I think they should make it to where the media can't call a dog whatever they think it is. Oh wait, but then that would suppress freedom of speech. Oh no! But then the dogs suffer, and stuff like this is brought up. 

How many dogs are incorrectly labeled as pit bulls? Statistics are wrong because of this crap!

I was reading something somewhere that although GSDs are at the top of the list as the most dangerous dog (and most are mixes, or mislabeled), dauchshunds are statistically most likely to bite. 

But then, you have to think - these numbers are skewed simply by the sheer numbers of how many people own which breeds.

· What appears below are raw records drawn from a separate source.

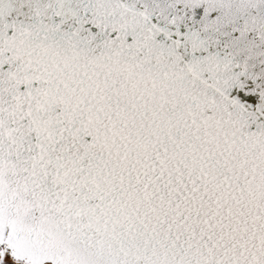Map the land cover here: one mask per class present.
I'll return each instance as SVG.
<instances>
[{
	"label": "snow or ice",
	"instance_id": "6c2138e0",
	"mask_svg": "<svg viewBox=\"0 0 264 264\" xmlns=\"http://www.w3.org/2000/svg\"><path fill=\"white\" fill-rule=\"evenodd\" d=\"M0 264H264V0H0Z\"/></svg>",
	"mask_w": 264,
	"mask_h": 264
}]
</instances>
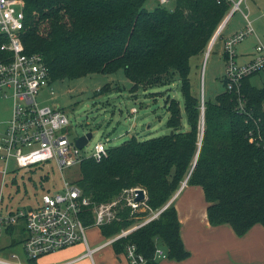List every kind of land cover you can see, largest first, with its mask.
<instances>
[{
    "label": "trees",
    "instance_id": "trees-1",
    "mask_svg": "<svg viewBox=\"0 0 264 264\" xmlns=\"http://www.w3.org/2000/svg\"><path fill=\"white\" fill-rule=\"evenodd\" d=\"M145 2L24 0L20 38L25 52L42 54L50 82L122 69L132 82L130 90L143 83L180 84L187 129L182 128L179 101L167 97L165 125L172 133L142 140L133 134L108 146L100 160L81 161L74 182L90 199L80 209L81 220L93 223V205L118 198L113 216L97 225L102 235L111 236L161 208L186 178L187 184L202 187L210 224L227 223L237 235L255 223L264 226V81L258 87L250 80L256 73L245 76L238 92L224 87L205 100L202 112L189 79V59L204 52L232 1L173 0L171 8L159 3L147 8ZM5 40L0 33V44ZM107 88L104 84L99 92H110ZM135 187L144 189L146 198L145 205L133 208L124 196ZM179 227L171 201L112 246L124 252L133 243L148 264H156L154 251L161 245L167 258L180 260L189 252Z\"/></svg>",
    "mask_w": 264,
    "mask_h": 264
},
{
    "label": "built area",
    "instance_id": "built-area-1",
    "mask_svg": "<svg viewBox=\"0 0 264 264\" xmlns=\"http://www.w3.org/2000/svg\"><path fill=\"white\" fill-rule=\"evenodd\" d=\"M172 0H158L160 5H166ZM232 1V0H231ZM240 0L232 2L229 14L237 10ZM229 14L221 20L208 41V52L216 37L223 28ZM24 0H0V33L6 40L0 44V97H10L11 108L8 119L0 123V161L1 170L6 173L9 161L13 160L15 168L37 166L53 167L61 175V185L48 187L40 194L35 204L25 205L9 211L5 216L0 215V231L3 225L22 220L25 223L26 237L22 248L26 262L18 260L15 254L8 257L0 256V264H37L36 260L43 254L62 249L66 246L82 242L85 252L74 259L92 257V253L102 245L91 247L88 244L86 230L91 225H98L113 216L110 206L114 200L93 205V223L86 225L79 213L84 205L90 203L82 189L63 175L65 168L79 166L85 158L92 157L100 160L106 155L108 146L98 140L89 151L85 150L90 138L78 147L75 138H70L64 128L69 124L67 115L58 106L39 105L36 95L39 89L51 85L49 81V67L39 52L27 53L20 38V30L24 25ZM252 31L248 24L224 41L223 52L225 58L222 76L224 87L231 91H239L242 78L257 74L264 70V46L254 47L253 56L245 63H238L234 45ZM206 52V54H207ZM53 92L52 90L50 91ZM203 105V94H202ZM240 106L241 100L239 103ZM203 108V107H202ZM134 111L135 108H132ZM194 162V161H193ZM9 170V169H8ZM14 172V169H10ZM15 178L12 176V179ZM186 183L182 181L181 187ZM125 190L126 203L136 208L144 204L146 198L136 201V189ZM179 191V190H178ZM177 191V192H178ZM176 192V193H177ZM170 200L161 208L149 210L148 214L134 222L127 228L105 238V243H112L122 236H126L133 229L157 217ZM145 205V204H144ZM124 256L129 264H148L146 258L136 250L133 243L126 245ZM154 259L166 257V251L158 245L154 251ZM51 263V264H62Z\"/></svg>",
    "mask_w": 264,
    "mask_h": 264
},
{
    "label": "rangeland",
    "instance_id": "rangeland-1",
    "mask_svg": "<svg viewBox=\"0 0 264 264\" xmlns=\"http://www.w3.org/2000/svg\"><path fill=\"white\" fill-rule=\"evenodd\" d=\"M173 3L166 4V7L171 8ZM239 7L230 14L231 8L229 9L228 19L222 28L223 35L227 32L244 29L247 19L250 21L253 30L234 45L237 53L250 50L256 44L264 45V0H244L239 4ZM243 11L247 13V19L244 18ZM220 33L215 41L220 38ZM207 45L203 53L189 59L190 85L192 91L199 96L201 111L204 109L205 100H212L224 88L222 55L218 52L216 43L208 52L206 51ZM250 80L253 85L261 86L264 80V71L252 76ZM167 82L166 84L156 82L152 85L138 84L134 90H130L132 82L122 69L109 73L93 72L78 78L53 81L50 86L39 89L36 100L39 105L58 106L64 111L69 119V124L64 128V132L70 138L87 130L92 131V137L85 147V150L89 151L98 140H102L107 146H113L120 144L133 134L142 140L170 133V129L165 125L168 112L164 101L167 97L179 101L182 128L187 129L179 81ZM104 84L107 85L110 92H99ZM202 94L203 105H201ZM10 107V97H0V123L9 118ZM132 108L135 110L133 111ZM1 163L3 162L0 161V167ZM8 166L9 170L13 167L14 172H9L6 175L8 182L1 190L2 201L9 203L13 208L24 207L36 197L39 198L43 190L48 187L52 188L53 183L55 186L61 185V175L57 170L48 171L47 167L34 171L27 167L18 169L15 168L13 160L9 161ZM79 170L77 165L65 168L63 175L68 179H76L79 176ZM11 174L15 177L16 182L9 181ZM41 175L42 178L46 175L47 179H42ZM114 201L115 203L109 208L113 214V208L119 200ZM87 229L89 234L90 231L96 234V227ZM0 234L2 235H0V239L1 237L3 239V228H1ZM2 239L1 241H3ZM219 264L224 263L220 262Z\"/></svg>",
    "mask_w": 264,
    "mask_h": 264
},
{
    "label": "crops",
    "instance_id": "crops-1",
    "mask_svg": "<svg viewBox=\"0 0 264 264\" xmlns=\"http://www.w3.org/2000/svg\"><path fill=\"white\" fill-rule=\"evenodd\" d=\"M232 1L235 2L237 0ZM243 1L244 0H240V3ZM157 3L158 0H146L145 6L147 5V8H153ZM243 16L247 19V13L244 11ZM248 24H250V21L247 19V23L244 27ZM237 31L239 30L227 32L222 35L221 29L220 38L214 41L211 46L212 48L216 43L217 48L219 49L218 52L221 53L224 64V41L228 36H231ZM254 46L251 47L250 50L238 53L235 50L237 62L245 63L249 61L253 56ZM9 172L8 169L6 173L2 172L0 167V215L2 216H5L9 211L18 208H13L9 203L2 201L3 195L1 190L8 182L6 181V175L9 174ZM12 176L13 175L11 174L9 179L10 182L13 180ZM179 188V191L171 197L172 199H170V202L172 201L176 209L178 220L180 222V237L184 248L189 254L187 257L180 260L167 257L158 259L156 260V264H219L220 262H223L224 264H257L264 261V226L262 224H253L242 235H237L227 223L212 225L207 218V201L204 198L202 187L196 184L192 185L185 183L183 187L180 186ZM38 199L39 198L36 197L27 205L35 204ZM89 227H96L97 231L96 234H93L92 231H90L89 234L87 229L86 236L88 244L91 247L102 244L99 249L92 253V257L85 256L79 259H74L85 252V245L82 242H79L41 255L36 260L37 264L61 262H63L62 264H129L124 253L116 252L112 243L104 244L106 237L102 235L97 225H91ZM2 228L4 230V236L3 239L1 237L3 241L0 239V256L8 257L13 253L18 260L26 262L27 259L22 248V242L27 235L25 223L22 220H19L16 223L3 225Z\"/></svg>",
    "mask_w": 264,
    "mask_h": 264
},
{
    "label": "water",
    "instance_id": "water-1",
    "mask_svg": "<svg viewBox=\"0 0 264 264\" xmlns=\"http://www.w3.org/2000/svg\"><path fill=\"white\" fill-rule=\"evenodd\" d=\"M203 112V111H202ZM170 133H172V130H170ZM92 137V131L90 130H87L86 132L80 134V135H77L76 138H75V143L78 147H82L86 142L87 140ZM199 146H200V141H199V145H198V149H197V152H196V155H195V158H194V162L193 164L195 163V160L197 158V155H198V151H199ZM186 180V178L184 179V181ZM180 189V188H179ZM136 192H137V196L135 197V200L138 201V200H141L143 199L144 195H143V190L141 188H137L136 189Z\"/></svg>",
    "mask_w": 264,
    "mask_h": 264
}]
</instances>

Every time someone buys something dog related at our store, I ask them what kind of dog they have. Most responses I get are small dogs, like Yorkies, Malti-poos, dauchshunds, etc. 

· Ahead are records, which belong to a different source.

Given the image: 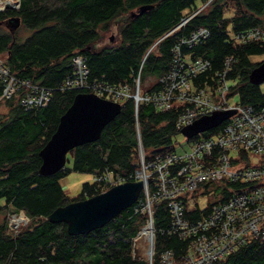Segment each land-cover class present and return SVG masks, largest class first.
Returning a JSON list of instances; mask_svg holds the SVG:
<instances>
[{
  "label": "trees",
  "instance_id": "obj_1",
  "mask_svg": "<svg viewBox=\"0 0 264 264\" xmlns=\"http://www.w3.org/2000/svg\"><path fill=\"white\" fill-rule=\"evenodd\" d=\"M182 17L188 19L174 28ZM199 26L207 29L206 37L191 45L180 42ZM252 26L264 28V0H19L18 8L0 10V57L4 64L19 78L54 88L43 106L23 107L19 102L23 88L9 98L0 97V264H148L130 248L131 237L146 217L145 211L134 209L144 197L143 191L107 223L86 233L70 235L64 222H51L46 216L57 205L110 186L92 179L83 182L81 191L69 198L60 179L70 170H109L133 180L139 166L138 138L146 159L173 151L175 135L180 133L176 118L182 105L174 103L168 109L156 110L141 101L134 115L132 99H124L98 138L66 152L65 162L69 161L70 167L39 174L38 151L78 91L59 87L72 71L74 54L85 55L89 81L127 83L133 90L139 69L140 93L160 87L159 76L174 62V45L180 47V58L209 61L210 69L194 78L196 84L208 82L212 71L232 54L229 77L236 74L238 78L229 95L237 92L241 103L262 106L260 84L251 83L248 75L260 62L249 57L264 53V42L238 43L232 39L233 33ZM108 28L114 32L105 35ZM25 31L29 32L22 36ZM1 88L0 81V93ZM221 125L191 138L214 135ZM211 183H215L218 199L200 208L197 202L189 206L184 194L185 216L205 214L237 187V182L221 179ZM11 209H21L28 216L27 223L16 231L9 230L6 223ZM151 216L152 264H157L158 250L170 248L177 257L182 255L186 241L170 231L165 199L152 201ZM211 264H264V240L250 239Z\"/></svg>",
  "mask_w": 264,
  "mask_h": 264
},
{
  "label": "built area",
  "instance_id": "obj_2",
  "mask_svg": "<svg viewBox=\"0 0 264 264\" xmlns=\"http://www.w3.org/2000/svg\"><path fill=\"white\" fill-rule=\"evenodd\" d=\"M6 2L0 0V10ZM11 4L18 8L19 0H13ZM187 19L188 17H182L174 28L185 23ZM207 35V29L199 26L191 31L188 39L180 42L191 45ZM232 39L238 43L253 40L264 42V28L249 27L233 33ZM150 49L143 55L141 63ZM172 50L175 59L171 69L159 76L161 85L153 91L139 92V69L133 78V90L127 83L89 81L86 58L81 53L71 57L72 71L59 87L93 91L119 102L130 98L133 101L134 115L141 101L152 104L156 110L168 109L174 103L181 104L176 118L178 127L214 110L235 109L220 123L222 125L216 134L193 139L190 148L182 152L173 150L155 153L146 159L139 138L137 142L139 166L132 179L142 178L145 184L141 190L144 197L134 209L145 211L146 217L137 233L130 239L131 253L136 254L135 241L142 235L146 245L140 256L148 264H152L154 226L151 205L154 199H165L170 217V231L184 239L186 247L179 257L170 248L158 250L156 263L211 264L250 239L264 240V105L254 106L240 101H229V92L238 78L236 74V78L229 77L230 67H233L234 62L232 54L226 55L222 66L212 71L208 82L196 84L194 78L210 69L209 61L201 57L191 61L180 58L178 44ZM0 81V97L9 98L15 91L23 88L19 102L25 108L45 105L54 89L15 76L1 57ZM260 86L264 95V81ZM136 132L138 137L137 127ZM248 152L260 154V161L251 162ZM92 177L95 181L112 185L125 181L129 175L107 170L102 173L93 172ZM148 178L150 181L146 182ZM220 179L237 182V187L226 199L212 204L205 214L196 218L185 216L181 197L186 194L187 203L191 206L192 197L189 195L192 191ZM26 218L28 216L21 209L9 210L6 214L8 229L16 231L18 224L27 220Z\"/></svg>",
  "mask_w": 264,
  "mask_h": 264
},
{
  "label": "water",
  "instance_id": "obj_3",
  "mask_svg": "<svg viewBox=\"0 0 264 264\" xmlns=\"http://www.w3.org/2000/svg\"><path fill=\"white\" fill-rule=\"evenodd\" d=\"M4 7L14 8L8 1ZM248 79L254 84L264 81V60L251 69ZM120 107L121 102L102 97L93 91H76L69 105L59 115L54 131L38 151L41 157L38 173L50 174L61 169L65 165L66 152L74 146L98 138L103 126L119 112ZM234 111L231 108L200 115L182 125L179 131L191 138L218 126ZM149 181L148 178L146 182ZM144 184L142 178L112 184L100 192L55 206L46 218L51 222H64L66 232L70 235L86 233L104 225L131 205L138 198ZM45 264L61 263L50 261Z\"/></svg>",
  "mask_w": 264,
  "mask_h": 264
},
{
  "label": "rangeland",
  "instance_id": "obj_4",
  "mask_svg": "<svg viewBox=\"0 0 264 264\" xmlns=\"http://www.w3.org/2000/svg\"><path fill=\"white\" fill-rule=\"evenodd\" d=\"M3 1H5V0H3ZM6 1H8V0H6ZM28 32L29 31H25L21 34H23L22 36H24ZM110 32H114V31H113V29L108 28L106 31H104V34L107 35ZM249 59L251 61H262V60H264V53L250 55ZM260 87L262 88V86H260ZM142 90L143 89L141 88V92H142ZM238 100H239V95L237 92L234 95H230V97H229V101L231 103L237 102ZM175 139L176 140L174 142V151H176V152H182L185 149H189L191 142L193 140L192 138L185 137L181 132L175 135ZM248 157H249V160L253 163H258L261 159V155L258 153L248 152ZM70 165H71V163L69 161L65 162L66 167H70ZM92 179H93L92 172L70 170L69 172H67L65 174V176H63L60 179V184H61L64 192L66 193V195L69 198H71L81 191L83 182L92 181ZM214 185H215V183H209L208 185L199 186L197 191H196V195H194L190 199L191 204L194 205V202H197L198 206L200 208H203L208 203L215 202L218 199V196H217L218 194L214 191ZM11 217H13V216H11ZM11 217H10V219H11ZM27 221H28V219L23 221V222H20L18 224L17 229H19V227H21L23 224L25 225L27 223ZM135 242H136L137 252L141 253L144 250V247L146 245V242L143 239V236L139 235L136 238Z\"/></svg>",
  "mask_w": 264,
  "mask_h": 264
},
{
  "label": "bare ground",
  "instance_id": "obj_5",
  "mask_svg": "<svg viewBox=\"0 0 264 264\" xmlns=\"http://www.w3.org/2000/svg\"><path fill=\"white\" fill-rule=\"evenodd\" d=\"M9 1H10V3H11L13 0H9ZM152 46H153V45H152ZM150 48H151V47H150ZM148 49H149V48H148ZM148 49H147V50H148ZM147 50H146V51H147ZM197 77H198V76H197ZM132 178H133V177H132ZM132 178H131V179H132ZM133 180H134V179H133Z\"/></svg>",
  "mask_w": 264,
  "mask_h": 264
}]
</instances>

I think I'm just rambling now....


----------



## Minnieski (Jan 27, 2009)

This is the stupidest thing I've ever heard. And the worst part is that it's only going to make life harder for decent dog owners. It won't affect the bad ones at all - they already don't license their dogs or take them out in public (if they're used for dog fighting anyway).


----------



## Konotashi (Jan 11, 2010)

Hopefully they read that letter from the AKC and consider THAT instead.


----------



## Roxygsd (Sep 8, 2010)

Another Michigan city is in process of adopting an aggressive dog ordance. No specific breeds are mentioned in this ordance.


Sterling Heights pitches breed-neutral dog ordinance | C & G Newspapers


----------



## gracieGSD (Jan 10, 2011)

This is a news clip of what is causing a lot of the fear mongering in Saginaw. Of course the media is saturated with coverage of the attack so near the next City council meeting on Feb 21. The location of this attack, Baycity, is about 25 minutes from Saginaw.

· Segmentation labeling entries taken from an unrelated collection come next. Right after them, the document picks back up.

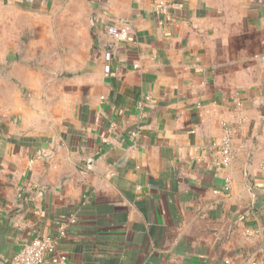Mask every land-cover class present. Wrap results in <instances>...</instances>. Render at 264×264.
Masks as SVG:
<instances>
[{
  "label": "crops",
  "instance_id": "crops-1",
  "mask_svg": "<svg viewBox=\"0 0 264 264\" xmlns=\"http://www.w3.org/2000/svg\"><path fill=\"white\" fill-rule=\"evenodd\" d=\"M157 1L0 0V264H264V0Z\"/></svg>",
  "mask_w": 264,
  "mask_h": 264
},
{
  "label": "built area",
  "instance_id": "built-area-1",
  "mask_svg": "<svg viewBox=\"0 0 264 264\" xmlns=\"http://www.w3.org/2000/svg\"><path fill=\"white\" fill-rule=\"evenodd\" d=\"M154 10L157 14L168 15L170 5L165 0H159L154 6ZM130 29H116L114 27L108 28V33L116 40L126 39L128 37ZM107 65L105 72L107 75L111 73V54L106 55ZM225 134L222 138L219 149L221 155L222 165L227 168L235 159V150L233 147V134L227 123L222 122ZM139 132L135 131L131 134V138L134 139L138 136ZM103 143H109V137L103 138ZM249 235H252L250 231H247ZM66 236L65 228H60L58 234L54 238H40L34 239L30 243L24 245L20 251L6 264H45L48 256L55 257L54 264H69V257L64 254H58V244ZM249 264H257L251 262Z\"/></svg>",
  "mask_w": 264,
  "mask_h": 264
}]
</instances>
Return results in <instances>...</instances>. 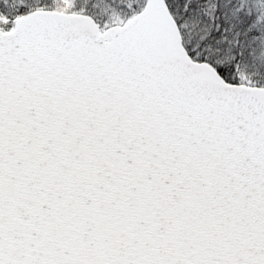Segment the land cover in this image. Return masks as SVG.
<instances>
[{
    "label": "snow or ice",
    "instance_id": "obj_1",
    "mask_svg": "<svg viewBox=\"0 0 264 264\" xmlns=\"http://www.w3.org/2000/svg\"><path fill=\"white\" fill-rule=\"evenodd\" d=\"M0 264H264V0H0Z\"/></svg>",
    "mask_w": 264,
    "mask_h": 264
}]
</instances>
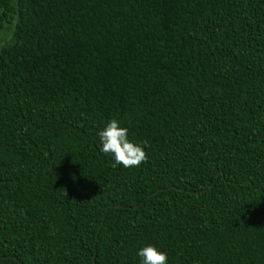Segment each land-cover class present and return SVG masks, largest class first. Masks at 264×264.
I'll use <instances>...</instances> for the list:
<instances>
[{
    "label": "trees",
    "instance_id": "obj_1",
    "mask_svg": "<svg viewBox=\"0 0 264 264\" xmlns=\"http://www.w3.org/2000/svg\"><path fill=\"white\" fill-rule=\"evenodd\" d=\"M0 33V264H264V0H0Z\"/></svg>",
    "mask_w": 264,
    "mask_h": 264
},
{
    "label": "clouds",
    "instance_id": "obj_2",
    "mask_svg": "<svg viewBox=\"0 0 264 264\" xmlns=\"http://www.w3.org/2000/svg\"><path fill=\"white\" fill-rule=\"evenodd\" d=\"M97 135L100 144L99 151L112 158L111 167L138 168L147 161L144 148L129 141L128 129L121 127L116 119L110 120ZM144 144L147 146V142ZM137 255L141 258L140 264H168L167 254L151 245L141 248Z\"/></svg>",
    "mask_w": 264,
    "mask_h": 264
},
{
    "label": "rangeland",
    "instance_id": "obj_3",
    "mask_svg": "<svg viewBox=\"0 0 264 264\" xmlns=\"http://www.w3.org/2000/svg\"><path fill=\"white\" fill-rule=\"evenodd\" d=\"M1 35H2V33H0V37H1ZM8 38V36L6 35V36H4V38L3 39H0V42H2V41H4L5 39H7Z\"/></svg>",
    "mask_w": 264,
    "mask_h": 264
}]
</instances>
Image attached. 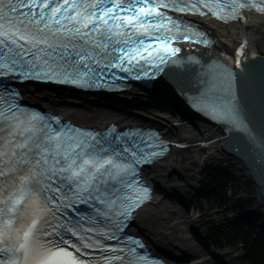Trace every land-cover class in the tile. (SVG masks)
<instances>
[{
  "label": "bare ground",
  "instance_id": "obj_1",
  "mask_svg": "<svg viewBox=\"0 0 264 264\" xmlns=\"http://www.w3.org/2000/svg\"><path fill=\"white\" fill-rule=\"evenodd\" d=\"M209 26L226 48L223 53L227 60L235 63L241 52L248 59L264 58L263 15L252 16L249 25ZM62 92L28 86L26 97L82 123L144 121L168 127L167 138L181 141L185 147L151 167L148 178L157 188V198L140 212L134 227L158 251L168 252L176 264H238L237 254L231 248L221 249L210 241L201 223L200 210L194 204L195 196L191 195L200 189L198 182L190 179L193 174L204 173L206 167L221 158H239L224 148L225 140L230 138L227 130L203 118H190L145 88L103 96Z\"/></svg>",
  "mask_w": 264,
  "mask_h": 264
},
{
  "label": "trees",
  "instance_id": "obj_2",
  "mask_svg": "<svg viewBox=\"0 0 264 264\" xmlns=\"http://www.w3.org/2000/svg\"><path fill=\"white\" fill-rule=\"evenodd\" d=\"M220 166V170L212 169L209 173L203 195L226 209L230 205L232 195L248 188V184L243 183L239 176H236L230 164L221 163ZM260 215L259 219H255L256 216L251 214L250 217H229L224 221L212 220L209 227L211 237L217 238L216 244L219 246L243 244L246 249L243 256L245 264H264V233L260 232L257 224L262 222Z\"/></svg>",
  "mask_w": 264,
  "mask_h": 264
},
{
  "label": "rangeland",
  "instance_id": "obj_3",
  "mask_svg": "<svg viewBox=\"0 0 264 264\" xmlns=\"http://www.w3.org/2000/svg\"><path fill=\"white\" fill-rule=\"evenodd\" d=\"M263 48H264V40H263ZM35 87V86H34ZM46 90V89H43ZM50 90V89H49ZM64 94V93H63ZM37 103V102H34ZM144 123V121H143ZM221 163L223 165H229L233 167V171L236 176H239V179L245 184H248V188L238 192L236 195H232V199L230 201V205L223 209L221 205L211 200L207 196L203 195L204 184L206 183V179L209 176V173L212 169H221ZM233 164V165H232ZM220 166V167H219ZM204 173L193 174L190 178L191 181L198 182V186L200 189L191 192V195L195 197V206H197L198 210L201 213V223L204 225L206 229V234L208 238L214 243L218 242L217 238L214 236L213 239L211 237V232L209 231L210 224L212 220L224 221L229 217H250L251 214L256 216L255 219H259L262 222H258L259 230L261 233H264V198L261 187L258 185V180L256 179L254 173L249 170V168L239 160V158L231 159L229 158H221L213 162L210 166L206 167L203 170ZM254 203V204H253ZM212 239H211V238ZM217 245V244H216ZM221 249H232L235 254H237L236 260L238 264L244 263V254L246 253L245 246L241 243L235 245H217Z\"/></svg>",
  "mask_w": 264,
  "mask_h": 264
},
{
  "label": "water",
  "instance_id": "obj_4",
  "mask_svg": "<svg viewBox=\"0 0 264 264\" xmlns=\"http://www.w3.org/2000/svg\"><path fill=\"white\" fill-rule=\"evenodd\" d=\"M246 64L250 70H247L246 74H242L243 78L252 83L248 85L250 87L253 85L256 95L264 104V58L248 59ZM148 90H151L160 99L165 100L168 106L180 108L190 118H203L218 124L214 120L207 119L201 114L191 111L171 91L167 94L164 91L162 92L152 88ZM262 110L264 111V105ZM257 116L254 119V123L245 121V123L241 124L242 122L232 121V119L228 121L231 129L229 127H224V129L228 131L230 138L229 140H225L224 148L239 156V160L254 173L263 193L262 198H264V112L262 114L258 113Z\"/></svg>",
  "mask_w": 264,
  "mask_h": 264
}]
</instances>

Owner Ordered To Stand Trial In Dog Biting Case - News Story - WNEM Saginaw


----------



## gracieGSD (Jan 10, 2011)

An Update...Saginaw City Council decided tonight to table the bill on BSL, they were getting too much backlash....whoo hoo!!!


----------



## KZoppa (Aug 14, 2010)

This is exactly why i dont like michigan at all. Not any part of it. I'm glad people are FINALLY standing up to BSL but this should have been done YEARS ago. We all know how banning breeds works. A breed gets banned so the bad owners find a new breed and that breed gets banned and so on and so forth. I dont even live in MI but i plan to write the mayor on the subject! Cant stand ignorance.


----------



## SCKSAR.com (Feb 12, 2011)

I am right in the heart of this...have asked the city via a FOIA request to provide the draft of the ordinance (of course they are ignoring this). Have been contacted so far by 2 council members who will not vote for this in it's current form. Things have been heating up here in Saginaw over this and it's far from over. I understand the draft has been changed dramatically, but they are being tight lipped.
SCKSAR.com


----------



## vat (Jul 23, 2010)

IL is thinking about lifting theirs and allowing cities to have breed bans. Of course it is all hush hush so the public does not find out!


----------



## Rosa (Sep 18, 2010)

Sounds pretty much like the law here in Ireland.

GSDs must be muzzled while out in public, must not be on a lead over a meter long, per son must be over 16 to handle the dog and also they must wear a collar bearing the name and address of the owner.

However these laws are not enforced in Ireland apart from been in dog training classes.

S.I. No. 123/1991 ? Control of Dogs (Restriction of Certain Dogs) Regulations, 1991.


----------



## Alexs Jems (Feb 28, 2011)

You may not have a choice but to obey what the courts say, but you can do things that will help you in the future since you now have a so called "dangerous" dog.


----------